Are RV solar panel kits worth it?
RV solar panels are definitely worth investing in if you want to reduce your reliance on RV generators or campsite hookups. Solar kits take away the guesswork of designing your own DIY system and the components all work together correctly.
Do RV solar panel kits come with batteries?
No, most RV solar kits do not come with batteries. You will need to purchase a compatible battery separately and install it in your RV. We recommend deep cycle AGM or lithium ion batteries for RVs.
Best RV Solar Panel Kits Reviewed
WindyNation Solar Panel Kits
WindyNation is more popular with the RV community. What we like most about their solar kits is that they come with battery upgrades. This ensures that all of your components are designed to work together without having to worry about incompatible components.
While their solar kits do not allow you to upgrade the charge controller, we think the kits are a great value for someone new to solar and the easiest way to get your system up and running.

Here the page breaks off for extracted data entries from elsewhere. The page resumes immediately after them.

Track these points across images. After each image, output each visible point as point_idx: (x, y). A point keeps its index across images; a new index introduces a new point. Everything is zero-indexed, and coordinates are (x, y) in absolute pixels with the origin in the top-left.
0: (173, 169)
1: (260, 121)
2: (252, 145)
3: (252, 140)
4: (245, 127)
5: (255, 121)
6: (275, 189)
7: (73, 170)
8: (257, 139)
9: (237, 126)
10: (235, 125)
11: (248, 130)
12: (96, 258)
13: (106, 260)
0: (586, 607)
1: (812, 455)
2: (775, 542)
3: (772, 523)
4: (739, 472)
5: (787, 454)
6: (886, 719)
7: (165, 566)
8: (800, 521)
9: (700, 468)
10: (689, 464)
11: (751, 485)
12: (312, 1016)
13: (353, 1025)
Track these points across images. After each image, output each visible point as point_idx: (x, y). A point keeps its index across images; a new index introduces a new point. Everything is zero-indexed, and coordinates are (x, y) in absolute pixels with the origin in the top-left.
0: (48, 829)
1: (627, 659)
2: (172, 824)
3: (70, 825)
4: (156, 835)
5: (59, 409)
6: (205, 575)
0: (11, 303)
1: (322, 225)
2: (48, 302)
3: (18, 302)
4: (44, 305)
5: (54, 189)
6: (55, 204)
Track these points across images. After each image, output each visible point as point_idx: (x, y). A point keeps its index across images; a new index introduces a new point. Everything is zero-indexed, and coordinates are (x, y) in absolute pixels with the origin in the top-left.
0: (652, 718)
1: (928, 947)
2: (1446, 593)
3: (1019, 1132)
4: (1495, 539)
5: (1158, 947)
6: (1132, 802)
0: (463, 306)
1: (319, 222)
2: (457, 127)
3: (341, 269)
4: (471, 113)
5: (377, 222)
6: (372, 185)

Renogy RV Solar Panel Kits
Renogy makes a large selection of solar panel kits. They are one of the most popular companies for van lifers and offer different sizes and upgrade options.
You can pick the solar panel type, charge controller type and choose kits that come with more or less components.
One of the things to pay attention to is whether you’re buying a starter bundle, or a full RV kit. The starter bundles normally do not come with mounting brackets or connectors. They have the bare minimum of components and are the cheapest.
Renogy RV kits come with pretty much everything you need except the batteries.
One of the things we like most about Renogy is their straightforward instructions. Their kits come with simple wiring diagrams that lay out all of the components and they have excellent customer support to help you connect your system.
Installing a solar panel kit on your camper van or RV should follow the same steps as installing rigid solar panels listed above.